Present the following data again exactly as it is shown.

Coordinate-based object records
════

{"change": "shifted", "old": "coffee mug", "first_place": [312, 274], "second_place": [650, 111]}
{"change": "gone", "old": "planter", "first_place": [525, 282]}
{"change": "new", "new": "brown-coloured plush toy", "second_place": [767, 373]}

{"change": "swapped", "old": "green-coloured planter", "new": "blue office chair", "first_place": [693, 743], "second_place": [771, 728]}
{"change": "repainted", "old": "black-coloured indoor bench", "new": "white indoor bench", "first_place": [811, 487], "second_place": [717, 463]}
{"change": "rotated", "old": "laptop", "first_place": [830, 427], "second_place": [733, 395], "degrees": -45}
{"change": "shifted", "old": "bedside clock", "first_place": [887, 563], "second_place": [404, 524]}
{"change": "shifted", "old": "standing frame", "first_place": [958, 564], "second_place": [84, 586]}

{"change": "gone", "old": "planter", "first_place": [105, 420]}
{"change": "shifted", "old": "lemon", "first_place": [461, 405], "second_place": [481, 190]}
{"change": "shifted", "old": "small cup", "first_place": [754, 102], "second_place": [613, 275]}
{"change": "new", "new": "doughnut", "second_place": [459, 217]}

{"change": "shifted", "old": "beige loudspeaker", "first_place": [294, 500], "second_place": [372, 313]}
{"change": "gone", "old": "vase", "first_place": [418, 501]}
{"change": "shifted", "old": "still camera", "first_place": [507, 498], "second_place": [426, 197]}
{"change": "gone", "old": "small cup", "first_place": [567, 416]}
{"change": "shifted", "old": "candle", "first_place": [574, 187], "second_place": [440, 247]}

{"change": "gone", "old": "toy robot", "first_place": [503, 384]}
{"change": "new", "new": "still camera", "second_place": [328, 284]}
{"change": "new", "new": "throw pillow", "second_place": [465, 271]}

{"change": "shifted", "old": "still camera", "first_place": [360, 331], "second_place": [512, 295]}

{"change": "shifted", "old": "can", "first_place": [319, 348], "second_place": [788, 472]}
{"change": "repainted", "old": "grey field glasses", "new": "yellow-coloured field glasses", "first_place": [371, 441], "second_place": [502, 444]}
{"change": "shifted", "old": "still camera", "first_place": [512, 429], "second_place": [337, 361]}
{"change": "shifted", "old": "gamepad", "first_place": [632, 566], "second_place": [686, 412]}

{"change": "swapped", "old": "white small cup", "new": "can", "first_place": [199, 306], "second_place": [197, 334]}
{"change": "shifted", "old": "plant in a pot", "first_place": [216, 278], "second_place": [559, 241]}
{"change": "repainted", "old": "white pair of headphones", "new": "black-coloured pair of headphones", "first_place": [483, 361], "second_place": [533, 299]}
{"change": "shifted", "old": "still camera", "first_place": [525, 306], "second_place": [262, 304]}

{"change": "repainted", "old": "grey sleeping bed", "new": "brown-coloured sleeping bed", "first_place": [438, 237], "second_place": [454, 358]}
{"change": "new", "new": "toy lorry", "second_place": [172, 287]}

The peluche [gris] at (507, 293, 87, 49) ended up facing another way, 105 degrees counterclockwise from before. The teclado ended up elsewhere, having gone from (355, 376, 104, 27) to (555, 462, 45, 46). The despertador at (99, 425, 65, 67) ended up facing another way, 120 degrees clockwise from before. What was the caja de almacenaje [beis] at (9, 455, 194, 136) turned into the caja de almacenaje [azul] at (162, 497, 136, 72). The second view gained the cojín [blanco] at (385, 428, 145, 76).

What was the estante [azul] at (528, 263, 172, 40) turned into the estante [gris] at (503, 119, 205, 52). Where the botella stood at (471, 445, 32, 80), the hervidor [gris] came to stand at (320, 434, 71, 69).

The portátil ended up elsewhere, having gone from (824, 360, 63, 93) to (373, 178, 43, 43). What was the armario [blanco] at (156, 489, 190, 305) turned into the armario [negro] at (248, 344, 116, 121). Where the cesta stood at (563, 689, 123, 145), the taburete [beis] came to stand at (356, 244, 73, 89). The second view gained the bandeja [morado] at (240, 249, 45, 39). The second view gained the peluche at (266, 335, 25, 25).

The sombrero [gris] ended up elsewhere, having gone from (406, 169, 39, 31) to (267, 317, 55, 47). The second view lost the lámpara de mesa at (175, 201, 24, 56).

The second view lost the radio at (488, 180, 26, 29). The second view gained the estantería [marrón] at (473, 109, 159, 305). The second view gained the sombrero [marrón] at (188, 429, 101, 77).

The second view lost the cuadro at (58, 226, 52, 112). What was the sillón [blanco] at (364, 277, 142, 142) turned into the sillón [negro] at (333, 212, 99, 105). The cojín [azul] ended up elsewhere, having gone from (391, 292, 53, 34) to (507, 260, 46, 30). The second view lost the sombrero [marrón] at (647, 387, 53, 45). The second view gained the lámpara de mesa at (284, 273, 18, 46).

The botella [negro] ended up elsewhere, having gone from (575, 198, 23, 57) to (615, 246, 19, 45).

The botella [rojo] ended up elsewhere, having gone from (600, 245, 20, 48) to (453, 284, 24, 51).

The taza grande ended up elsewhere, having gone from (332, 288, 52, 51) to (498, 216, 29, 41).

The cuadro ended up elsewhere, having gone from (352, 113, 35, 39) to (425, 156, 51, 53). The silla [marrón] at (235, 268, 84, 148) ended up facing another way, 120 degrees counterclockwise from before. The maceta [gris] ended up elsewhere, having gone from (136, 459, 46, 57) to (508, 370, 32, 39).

════

Exercise output
{"change": "shifted", "old": "coffee mug", "first_place": [312, 274], "second_place": [650, 111]}
{"change": "gone", "old": "planter", "first_place": [525, 282]}
{"change": "new", "new": "brown-coloured plush toy", "second_place": [767, 373]}

{"change": "swapped", "old": "green-coloured planter", "new": "blue office chair", "first_place": [693, 743], "second_place": [771, 728]}
{"change": "repainted", "old": "black-coloured indoor bench", "new": "white indoor bench", "first_place": [811, 487], "second_place": [717, 463]}
{"change": "rotated", "old": "laptop", "first_place": [830, 427], "second_place": [733, 395], "degrees": -45}
{"change": "shifted", "old": "bedside clock", "first_place": [887, 563], "second_place": [404, 524]}
{"change": "shifted", "old": "standing frame", "first_place": [958, 564], "second_place": [84, 586]}

{"change": "gone", "old": "planter", "first_place": [105, 420]}
{"change": "shifted", "old": "lemon", "first_place": [461, 405], "second_place": [481, 190]}
{"change": "shifted", "old": "small cup", "first_place": [754, 102], "second_place": [613, 275]}
{"change": "new", "new": "doughnut", "second_place": [459, 217]}

{"change": "shifted", "old": "beige loudspeaker", "first_place": [294, 500], "second_place": [372, 313]}
{"change": "gone", "old": "vase", "first_place": [418, 501]}
{"change": "shifted", "old": "still camera", "first_place": [507, 498], "second_place": [426, 197]}
{"change": "gone", "old": "small cup", "first_place": [567, 416]}
{"change": "shifted", "old": "candle", "first_place": [574, 187], "second_place": [440, 247]}

{"change": "gone", "old": "toy robot", "first_place": [503, 384]}
{"change": "new", "new": "still camera", "second_place": [328, 284]}
{"change": "new", "new": "throw pillow", "second_place": [465, 271]}

{"change": "shifted", "old": "still camera", "first_place": [360, 331], "second_place": [512, 295]}

{"change": "shifted", "old": "can", "first_place": [319, 348], "second_place": [788, 472]}
{"change": "repainted", "old": "grey field glasses", "new": "yellow-coloured field glasses", "first_place": [371, 441], "second_place": [502, 444]}
{"change": "shifted", "old": "still camera", "first_place": [512, 429], "second_place": [337, 361]}
{"change": "shifted", "old": "gamepad", "first_place": [632, 566], "second_place": [686, 412]}

{"change": "swapped", "old": "white small cup", "new": "can", "first_place": [199, 306], "second_place": [197, 334]}
{"change": "shifted", "old": "plant in a pot", "first_place": [216, 278], "second_place": [559, 241]}
{"change": "repainted", "old": "white pair of headphones", "new": "black-coloured pair of headphones", "first_place": [483, 361], "second_place": [533, 299]}
{"change": "shifted", "old": "still camera", "first_place": [525, 306], "second_place": [262, 304]}

{"change": "repainted", "old": "grey sleeping bed", "new": "brown-coloured sleeping bed", "first_place": [438, 237], "second_place": [454, 358]}
{"change": "new", "new": "toy lorry", "second_place": [172, 287]}

The peluche [gris] at (507, 293, 87, 49) ended up facing another way, 105 degrees counterclockwise from before. The teclado ended up elsewhere, having gone from (355, 376, 104, 27) to (555, 462, 45, 46). The despertador at (99, 425, 65, 67) ended up facing another way, 120 degrees clockwise from before. What was the caja de almacenaje [beis] at (9, 455, 194, 136) turned into the caja de almacenaje [azul] at (162, 497, 136, 72). The second view gained the cojín [blanco] at (385, 428, 145, 76).

What was the estante [azul] at (528, 263, 172, 40) turned into the estante [gris] at (503, 119, 205, 52). Where the botella stood at (471, 445, 32, 80), the hervidor [gris] came to stand at (320, 434, 71, 69).

The portátil ended up elsewhere, having gone from (824, 360, 63, 93) to (373, 178, 43, 43). What was the armario [blanco] at (156, 489, 190, 305) turned into the armario [negro] at (248, 344, 116, 121). Where the cesta stood at (563, 689, 123, 145), the taburete [beis] came to stand at (356, 244, 73, 89). The second view gained the bandeja [morado] at (240, 249, 45, 39). The second view gained the peluche at (266, 335, 25, 25).

The sombrero [gris] ended up elsewhere, having gone from (406, 169, 39, 31) to (267, 317, 55, 47). The second view lost the lámpara de mesa at (175, 201, 24, 56).

The second view lost the radio at (488, 180, 26, 29). The second view gained the estantería [marrón] at (473, 109, 159, 305). The second view gained the sombrero [marrón] at (188, 429, 101, 77).

The second view lost the cuadro at (58, 226, 52, 112). What was the sillón [blanco] at (364, 277, 142, 142) turned into the sillón [negro] at (333, 212, 99, 105). The cojín [azul] ended up elsewhere, having gone from (391, 292, 53, 34) to (507, 260, 46, 30). The second view lost the sombrero [marrón] at (647, 387, 53, 45). The second view gained the lámpara de mesa at (284, 273, 18, 46).

The botella [negro] ended up elsewhere, having gone from (575, 198, 23, 57) to (615, 246, 19, 45).

The botella [rojo] ended up elsewhere, having gone from (600, 245, 20, 48) to (453, 284, 24, 51).

The taza grande ended up elsewhere, having gone from (332, 288, 52, 51) to (498, 216, 29, 41).

The cuadro ended up elsewhere, having gone from (352, 113, 35, 39) to (425, 156, 51, 53). The silla [marrón] at (235, 268, 84, 148) ended up facing another way, 120 degrees counterclockwise from before. The maceta [gris] ended up elsewhere, having gone from (136, 459, 46, 57) to (508, 370, 32, 39).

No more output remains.